A Crise Hídrica e seu plano de contingência



O secretário de Saneamento e Recursos Hídricos do Estado de São Paulo Benedito Braga esteve presente na sexta-feira,6 de fevereiro, em evento sobre a crise hídrica na FecomércioSP e afirmou “a próxima opção é um rodízio”, apesar de como técnico ser crítico dessa forma de redução de consumo, ele reconhece existir limites para a medida de redução de pressão de água nas tubulações utilizadas pela Sabesp. Não garantiu se haverá ou não o rodízio já que requer uma análise mais detalhada entretanto assegurou que se houver essa necessidade a população será avisada com antecedência e que nesse momento não possuía essa informação. O evento contou com a abertura e o encerramento do presidente do Conselho de Sustentabilidade da FecomercioSP, o Professor José Goldemberg.

 

Braga enfatizou que a previsão de chuvas na região até maio é preocupante necessitando economizar pois é complicado trazer água de outras bacias pois são obras que demandam tempo. A economia da população gerou redução de 4,1 m³/s nos reservatórios. As campanhas de informação também serão ampliadas.

 

Segundo ele também será necessário ampliar a utilização de água de reúso nas indústrias e no agronegócio. “Vamos trabalhar forte no sentido de impedir que irrigantes não outorgados façam uso de uma água dando prioridade para o consumo humano e a dessedentação dos animais. O governo de São Paulo já estuda rever as outorgas de captação de água das indústrias que captam diretamente dos mananciais, tendo em vista o estímulo pela água de reúso.Braga ainda salientou medidas adotadas pela Sabesp no combate a crise, como a interligação de sistemas, obras emergenciais como os reforços para o Sistema Alto Tietê, o bônus para os clientes que reduzirem o consumo de água e a intensificação do combate às perdas.
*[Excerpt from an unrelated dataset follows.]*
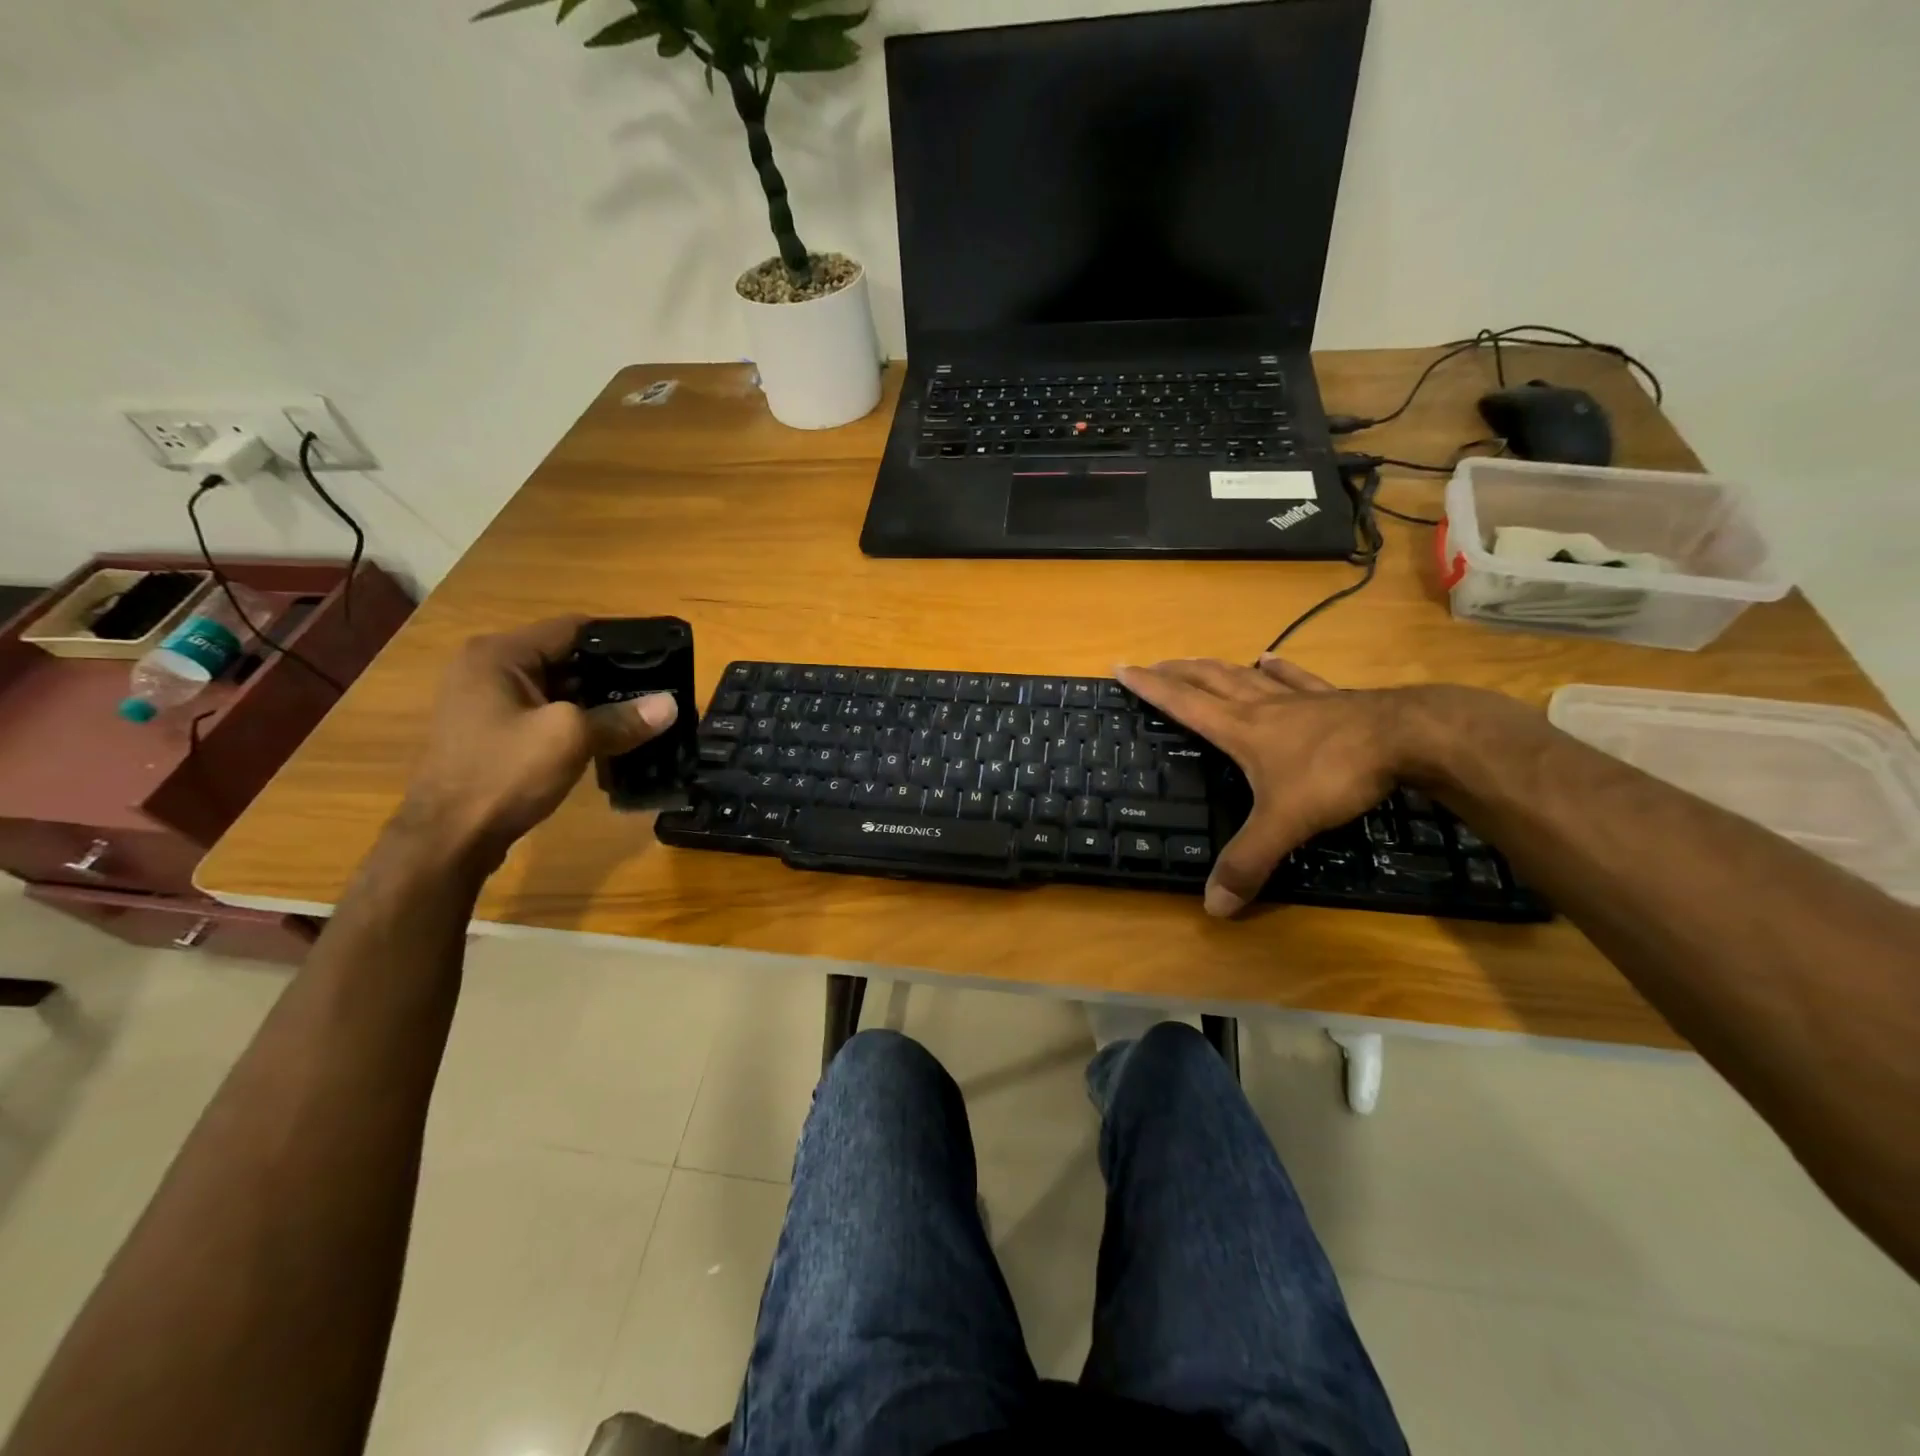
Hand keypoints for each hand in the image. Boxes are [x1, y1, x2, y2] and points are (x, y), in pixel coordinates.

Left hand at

Segundo ele, a Sabesp já investiu R$ 6 bilhões nessa iniciativa e reduziu as perdas de 40% para 30%. "Isso está dentro do que o mundo trabalha, não é um número ruim, mas vamos trabalhar no sentido de reduzir ainda mais essa perda, temos que perseverar no controle de perdas", afirmou.

 

O secretário também foi questionado sobre um reajuste tarifário em abril, mês em que o reajuste é calculado juntamente à Agência Reguladora de Saneamento e Energia do Estado de São Paulo (Arsesp). A Sabesp pretende trabalhar com “uma estrutura tarifária progressiva”, com a finalidade de “equilibrar” suas finanças. Para que a empresa invista e aumente a capacidade de água, é necessário ter a situação financeira adequada. Esses mecanismos utilizados para a redução de consumo levaram a dificuldades de natureza financeira, porque quando você reduz a quantidade de água a receita da companhia cai, concluiu.

 

Braga foi cobrado por representantes da Fecomercio e pela população em geral sobre uma “falta de transparência” do governo paulista em relação à crise e sobre como as autoridades tratariam a “comoção popular” que se daria num eventual rodízio de água.

O secretário respondeu que não é um político, mas sim um técnico, e que o governo está fazendo o que tem ao seu alcance.

O presidente da Sabesp, Jerson Kelman era um dos convidados no evento porém ele não compareceu.